Anche per tutte queste ragioni, non tutti hanno ricordato cosa accadde il 3 ottobre di 9 anni fa in queste splendide acque, note a molti solo per la loro destinazione vacanziera.

«Una parte soltanto del nostro Paese celebra questa giornata – scrive Ugo Melchionda, portavoce del gruppo GREI250, rete costituita da rappresentanti della diaspora migrante in Italia, ricercatrici/ori dell’immigrazione, associazioni ed esponenti del Terzo Settore, dell’Università, del mondo cooperativo – perché essa è "divisiva": una parte propone di risolvere il problema affondando i barconi dei "clandestini" o instaurando un blocco navale che impedisca loro di avvicinarsi al suolo del bel paese dove il si risuona, una parte infine, affidandosi ai meccanismi del patto sulle migrazioni elaborato dalla Commissione Europea che prevede diverse misure inaccettabili su cui mi/ci sono/siamo già soffermato nei mesi passati, ritiene che i migranti debbano presentare le loro domande di protezione fuori dai confini nazionali. Queste tre parti del paese, unite tra loro, oggi costituiscono un'unico blocco che ha la maggioranza legale del Parlamento. Ma probabilmente non rappresenta la maggioranza del Paese, dove Ong, chiese, Terzo Settore ricordano il significato del 3 ottobre e lo possono collegare alla memoria della nostra emigrazione, passata e presente, dei vecchi e dei giovani "cervelli in fuga", alle tematiche della pace, ora che il conflitto nucleare conseguente all'invasione dell'Ucraina sembra essere sempre piu spesso minacciato o addirittura evocato; infine alla tematica ambientale che già provoca e sempre più provocherà espulsione di popolazioni ,al cui confronto i milioni di profughi ucraini sembreranno un rivolo a confronto di un grande fiume».

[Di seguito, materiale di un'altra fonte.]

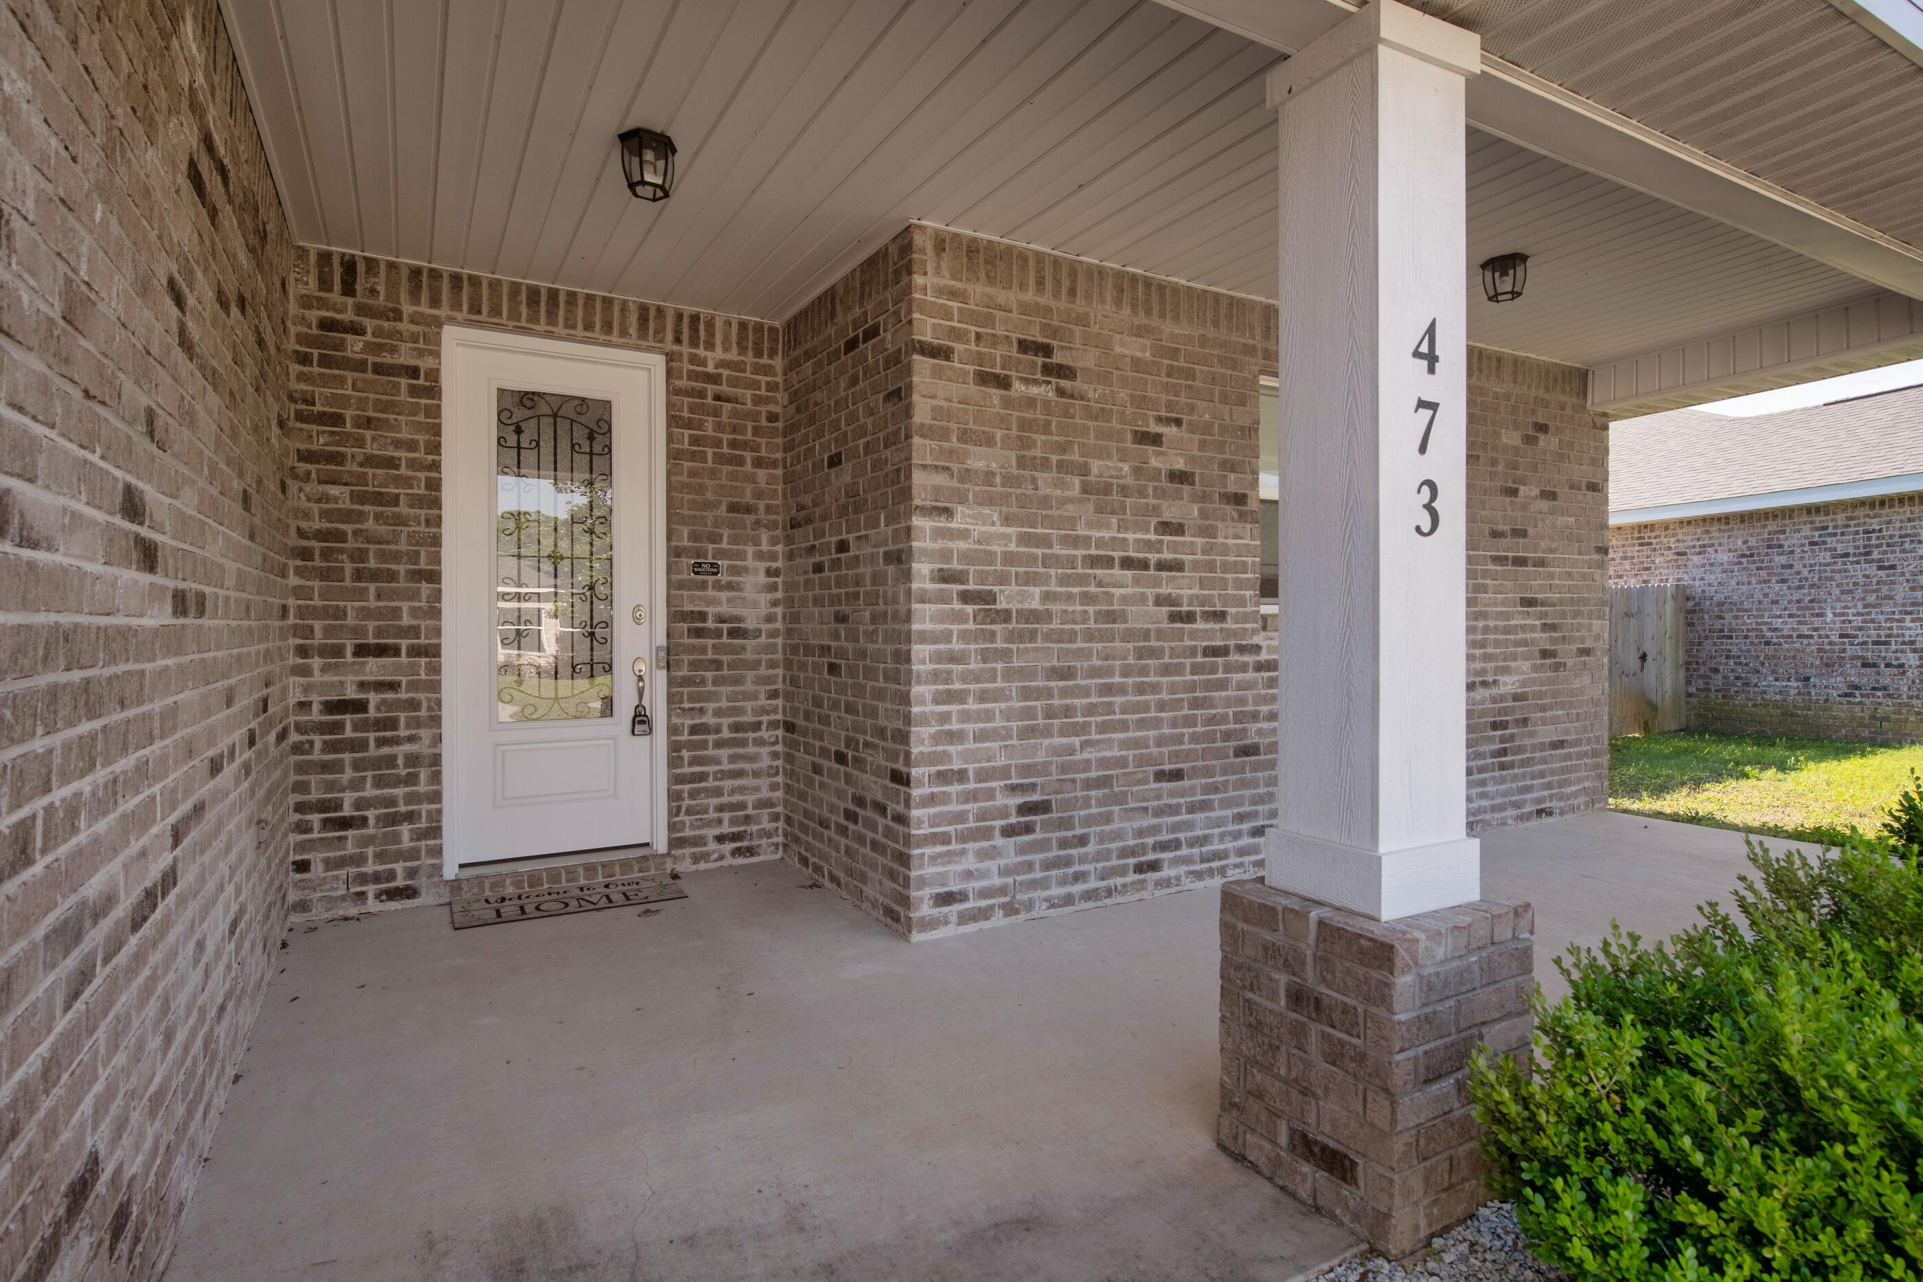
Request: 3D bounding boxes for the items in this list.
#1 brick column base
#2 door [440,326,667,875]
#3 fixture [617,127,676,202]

Ampia, dunque, la riflessione che nasce in occasione di questo ennesimo anniversario, che dovrebbe prima o poi fare capire alle istituzioni l'importanza di una politica lucida, attenta, solidale, che possa e voglia fare veramente la differenza. Quella differenza che stanno facendo gli studenti italiani oggi a Lampedusa che torneranno nelle loro abitazioni, nelle aule delle proprie scuole, con gli occhi e il cuore gonfi di tanta tristezza, ma anche caricati della responsabilità di essere portatori di messaggi di speranza per un futuro nel quale proprio la differenza possa diventare un termine di valorizzazione per ogni essere umano.